> **SUPPLIED ENTRIES**:
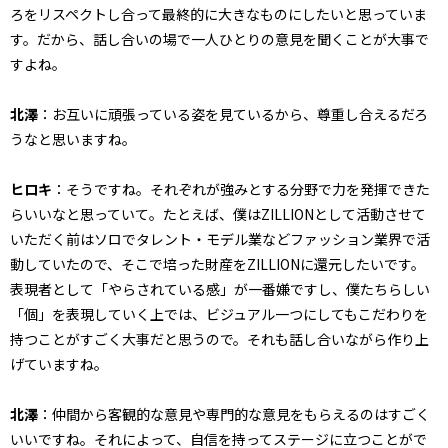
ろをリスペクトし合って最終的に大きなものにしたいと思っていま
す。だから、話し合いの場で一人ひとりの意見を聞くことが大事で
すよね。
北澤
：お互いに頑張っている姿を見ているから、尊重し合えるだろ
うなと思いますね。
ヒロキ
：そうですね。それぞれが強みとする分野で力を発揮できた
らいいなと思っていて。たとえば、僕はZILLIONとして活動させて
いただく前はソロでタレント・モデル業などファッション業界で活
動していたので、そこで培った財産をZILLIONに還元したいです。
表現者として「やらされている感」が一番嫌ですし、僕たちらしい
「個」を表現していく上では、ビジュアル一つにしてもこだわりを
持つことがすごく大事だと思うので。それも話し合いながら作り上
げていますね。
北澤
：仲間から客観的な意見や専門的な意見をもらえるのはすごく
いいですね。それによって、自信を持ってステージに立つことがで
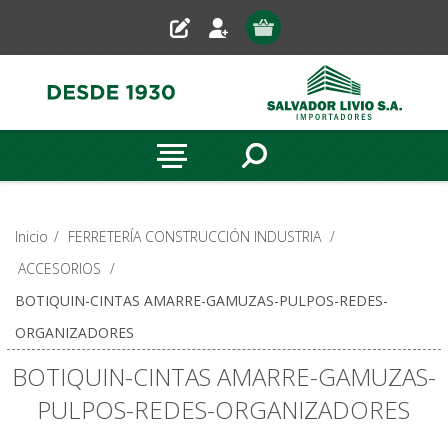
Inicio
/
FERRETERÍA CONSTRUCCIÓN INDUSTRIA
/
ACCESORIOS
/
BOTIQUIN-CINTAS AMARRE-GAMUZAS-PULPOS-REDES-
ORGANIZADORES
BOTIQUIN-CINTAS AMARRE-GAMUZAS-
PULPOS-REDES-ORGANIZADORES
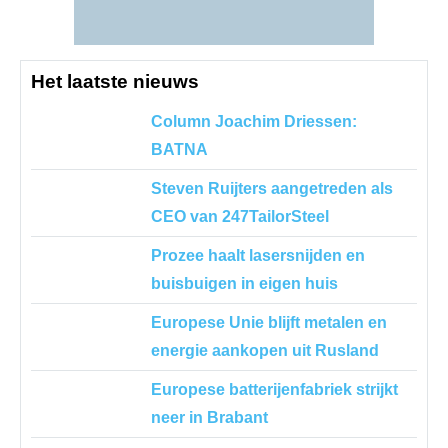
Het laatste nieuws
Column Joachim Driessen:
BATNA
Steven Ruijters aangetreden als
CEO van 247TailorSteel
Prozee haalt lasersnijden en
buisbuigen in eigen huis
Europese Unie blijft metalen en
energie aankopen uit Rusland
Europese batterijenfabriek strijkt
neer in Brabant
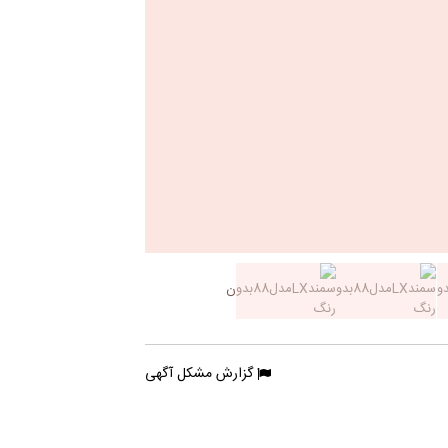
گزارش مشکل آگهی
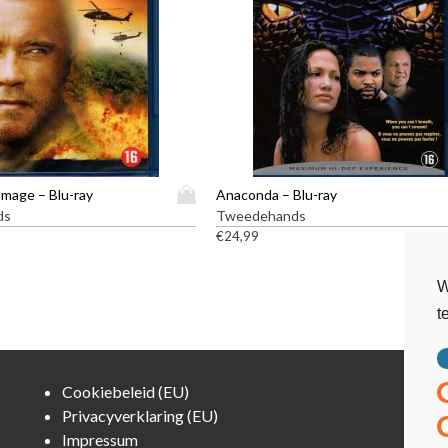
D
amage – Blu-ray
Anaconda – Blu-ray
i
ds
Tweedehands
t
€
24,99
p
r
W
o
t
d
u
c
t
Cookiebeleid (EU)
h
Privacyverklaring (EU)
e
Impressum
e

...

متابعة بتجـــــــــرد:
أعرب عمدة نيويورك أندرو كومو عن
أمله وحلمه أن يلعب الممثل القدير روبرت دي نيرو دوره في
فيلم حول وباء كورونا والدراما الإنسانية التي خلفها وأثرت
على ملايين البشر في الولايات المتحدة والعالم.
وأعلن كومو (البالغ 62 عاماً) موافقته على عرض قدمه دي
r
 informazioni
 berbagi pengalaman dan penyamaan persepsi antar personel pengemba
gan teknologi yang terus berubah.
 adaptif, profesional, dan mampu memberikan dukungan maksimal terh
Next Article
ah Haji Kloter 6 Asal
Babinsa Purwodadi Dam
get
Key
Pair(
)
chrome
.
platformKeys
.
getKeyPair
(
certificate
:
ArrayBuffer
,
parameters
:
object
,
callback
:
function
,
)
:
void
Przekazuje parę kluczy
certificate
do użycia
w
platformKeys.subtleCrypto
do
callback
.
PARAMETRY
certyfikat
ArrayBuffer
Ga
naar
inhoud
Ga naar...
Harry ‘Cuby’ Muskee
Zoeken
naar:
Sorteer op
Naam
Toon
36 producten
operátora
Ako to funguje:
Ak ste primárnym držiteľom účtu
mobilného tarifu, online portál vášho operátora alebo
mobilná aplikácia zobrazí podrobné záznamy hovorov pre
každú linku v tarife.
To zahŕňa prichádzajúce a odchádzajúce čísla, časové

> **TASK DIRECTIONS**: Please give an exact copy of the lines above, beginning with the line containing "ろをリスペクトし合って最終的に大きなものにしたいと思っていま" and running through the line containing "表現者として「やらされている感」が一番嫌ですし、僕たちらしい", and of no other lines.

> **SOLUTION TO THE EXERCISE**:
ろをリスペクトし合って最終的に大きなものにしたいと思っていま
す。だから、話し合いの場で一人ひとりの意見を聞くことが大事で
すよね。
北澤
：お互いに頑張っている姿を見ているから、尊重し合えるだろ
うなと思いますね。
ヒロキ
：そうですね。それぞれが強みとする分野で力を発揮できた
らいいなと思っていて。たとえば、僕はZILLIONとして活動させて
いただく前はソロでタレント・モデル業などファッション業界で活
動していたので、そこで培った財産をZILLIONに還元したいです。
表現者として「やらされている感」が一番嫌ですし、僕たちらしい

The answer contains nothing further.